Josiane Van Dorpe


pdf bib
Unveiling Identity Biases in Toxicity Detection : A Game-Focused Dataset and Reactivity Analysis Approach
Josiane Van Dorpe | Zachary Yang | Nicolas Grenon-Godbout | Grégoire Winterstein
Proceedings of the 2023 Conference on Empirical Methods in Natural Language Processing: Industry Track

Identity biases arise commonly from annotated datasets, can be propagated in language models and can cause further harm to marginal groups.

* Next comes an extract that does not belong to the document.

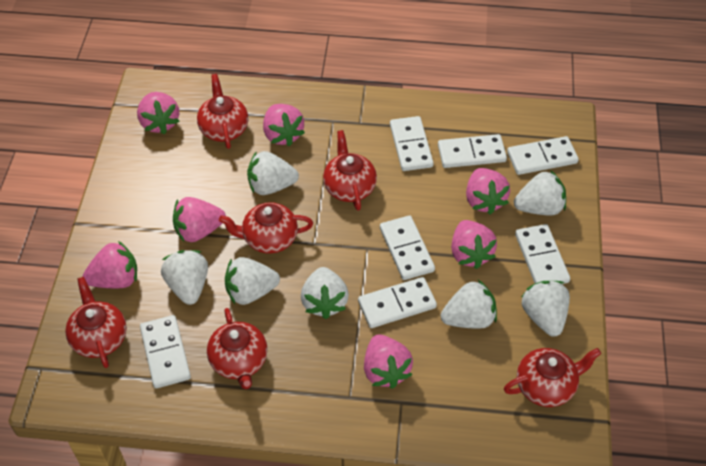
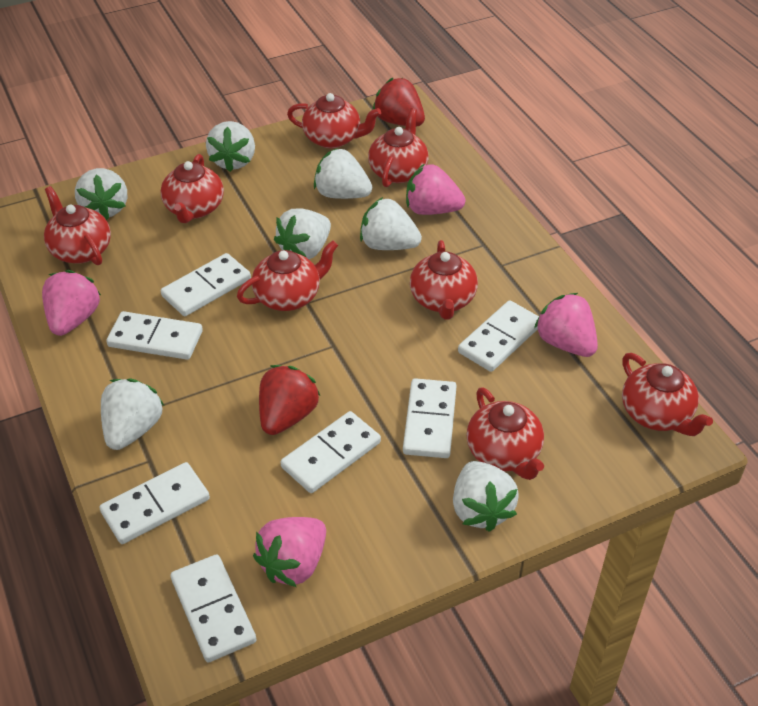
pink strawberry: [82,241,137,288] [137,92,179,134] [173,197,226,242] [263,104,305,147] [364,334,413,389] [451,220,497,269] [466,168,510,214] = 7 -> [42,270,101,336] [253,517,326,587] [406,164,466,215] [534,293,598,357] = 4
red strawberry: none = 0 -> [259,365,320,435] [373,78,425,127] = 2
red teapot: [65,277,127,368] [197,74,248,149] [207,308,268,389] [219,202,313,254] [323,130,377,211] [504,348,601,407] = 6 -> [44,186,111,265] [161,154,224,223] [237,241,338,311] [287,93,381,148] [368,108,429,187] [410,240,478,320] [466,388,544,480] [622,353,713,436] = 8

Existing bias benchmarking datasets are mainly focused on gender or racial biases and are made to pinpoint which class the model is biased towards. They also are not designed for the gaming industry, a concern for models built for toxicity detection in videogames’ chat. We propose a dataset and a method to highlight oversensitive terms using reactivity analysis and the model’s performance. We test our dataset against ToxBuster, a language model developed by Ubisoft fine-tuned for toxicity detection on multiplayer videogame’s written chat, and Perspective API. We find that these toxicity models often automatically tag terms related to a community’s identity as toxic, which prevents members of already marginalized groups to make their presence known or have a mature / normal conversation. Through this process, we have generated an interesting list of terms that trigger the models to varying degrees, along with insights on establishing a baseline through human annotations.